After the last grasshopper sings its song there is a noticeable shift in the daylight. When the cool mornings turn to downright chilly, and the woodstove has been fired up a time or two, there comes a day when the green hues of the trees of summer give way to the brown, gold, yellow, and red of fall. A quiet call goes out from the hills and hollers beckoning to every person with an artistic soul. It really was artists, at the turn of the 20th Century, who discovered the rustic charm of the hills and touted that charm to the wider world. There were a considerable number of folks already established here who felt no need to go out of their way to extol the many virtues of county to outsiders.

The old-timers were content to live their lives as they saw fit. They had been getting along without recourse to modernity and didn’t see a lot of advantages in the complexities of trying to keep up with a world that didn’t know how to be content. But the future cannot be held at bay for long, and many of those caught up in the heedless rush for the next new thing felt that maybe something had been lost in a past that was so quickly being discarded.
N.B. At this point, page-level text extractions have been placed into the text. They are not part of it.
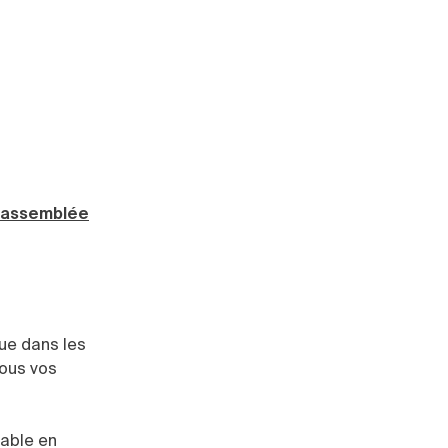
’assemblée
que dans les
tous vos
lable en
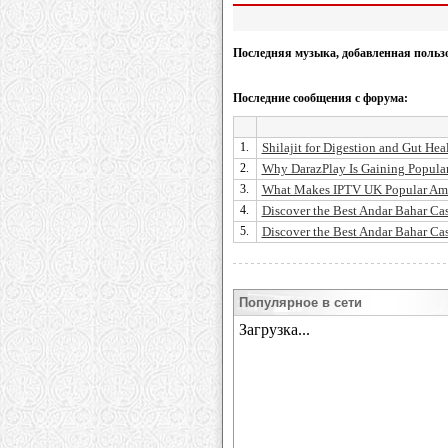
Последняя музыка, добавленная польз
Последние сообщения с форума:
1.
Shilajit for Digestion and Gut Hea
2.
Why DarazPlay Is Gaining Popular
3.
What Makes IPTV UK Popular Am
4.
Discover the Best Andar Bahar Cas
5.
Discover the Best Andar Bahar Cas
Популярное в сети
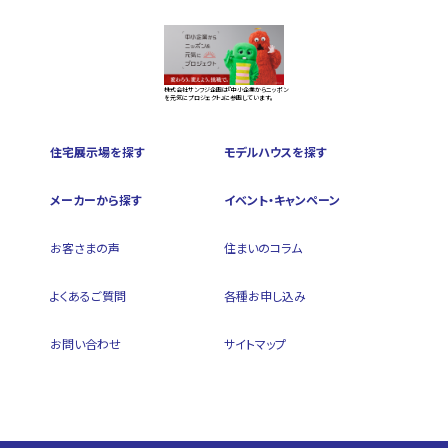
株式会社サンフジ企画は『中小企業からニッポン
を元気にプロジェクト』に参画しています。
住宅展示場を探す
モデルハウスを探す
メーカーから探す
イベント・キャンペーン
お客さまの声
住まいのコラム
よくあるご質問
各種お申し込み
お問い合わせ
サイトマップ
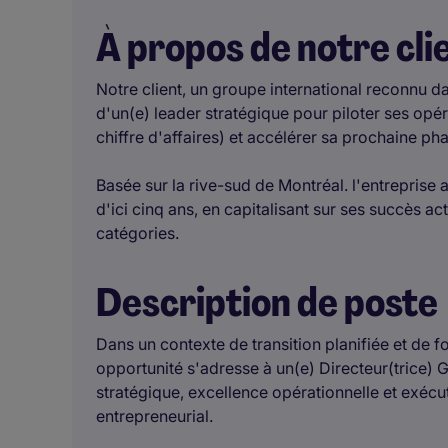
À propos de notre cli
Notre client, un groupe international reconnu da
d'un(e) leader stratégique pour piloter ses op
chiffre d'affaires) et accélérer sa prochaine ph
Basée sur la rive-sud de Montréal. l'entreprise
d'ici cinq ans, en capitalisant sur ses succès ac
catégories.
Description de poste
Dans un contexte de transition planifiée et de 
opportunité s'adresse à un(e) Directeur(trice) 
stratégique, excellence opérationnelle et exéc
entrepreneurial.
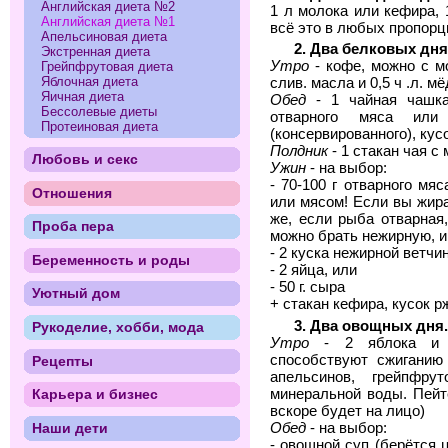
Английская диета №2
1 л молока или кефира, 1
Английская диета №1
всё это в любых пропорци
Апельсиновая диета
2. Два белковых дня
Экстренная диета
Утро
- кофе, можно с м
Грейпфрутовая диета
Яблочная диета
слив. масла и 0,5 ч .л. мё
Яичная диета
Обед
- 1 чайная чашка
Бессолевые диеты
отварного мяса или
Протеиновая диета
(консервированного), кус
Полдник
- 1 стакан чая с
Любовь и секс
Ужин
- на выбор:
- 70-100 г отварного мя
Отношения
или мясом! Если вы жира
же, если рыба отварная
Проба пера
можно брать нежирную, и
- 2 куска нежирной ветчи
Беременность и роды
- 2 яйца, или
- 50 г. сыра
Уютный дом
+ стакан кефира, кусок р
3. Два овощных дня.
Рукоделие, хобби, мода
Утро
- 2 яблока и 
способствуют сжиганию
Рецепты
апельсинов, грейпфр
минеральной воды. Пейте
Карьера и бизнес
вскоре будет на лицо)
Наши дети
Обед
- на выбор:
- овощной суп (берётся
When stories about the beauty of the hills and the hand-built log cabins that nestled in the hollers by little spring-fed creeks got published in big city newspapers, people took notice. To those people living their modern lives in those big cities, Brown County sounded like a way to go back and visit simpler times. And so, the tourist industry was born.

It wasn’t until the 1920s that tourism in Brown County really caught on. Before that, the unimproved dirt roads were barely drivable and the same could be said for most of the early automobiles. In the times before that, horses, wagons, and carriages were the only modes of transportation making day trips impossible. You could get to Helmsburg or Fruitdale by way of the railroad that came through in 1906. But then you had to hire a carriage to get to Nashville. It took most of a day to get there—that is if it didn’t rain and the roads weren’t muddy, because then it took a lot longer.

When tourism became popular, it brought quite a few changes to the county. Tourists needed to be fed—so the restaurant business took off.

Automobiles needed gasoline, oil, tires, and repairs—so blacksmiths and livery stables gave way to mechanics and garages. Folks needed places to stay—so hotels were provided. And tourists wanted souvenirs to take back home as mementos of their visit.

The desire for souvenirs led to county folks turning their talents towards crafts like basket making, wood carving, quilting, and more, to create those souvenirs. And then shops were needed to sell the local crafts. Pretty soon the little village of Nashville, that consisted of fewer than four hundred people in 1900, began to resemble the tourist destination it is today.

Like the artists who came to Brown County and made important contributions, tourists have also made major changes to the way of life here. The qualities that make the county what it is, the surviving attitude of self-reliance, the crafts people and artists, and the people who come to visit, are all part of a symbiotic web that we call “Our Brown County.”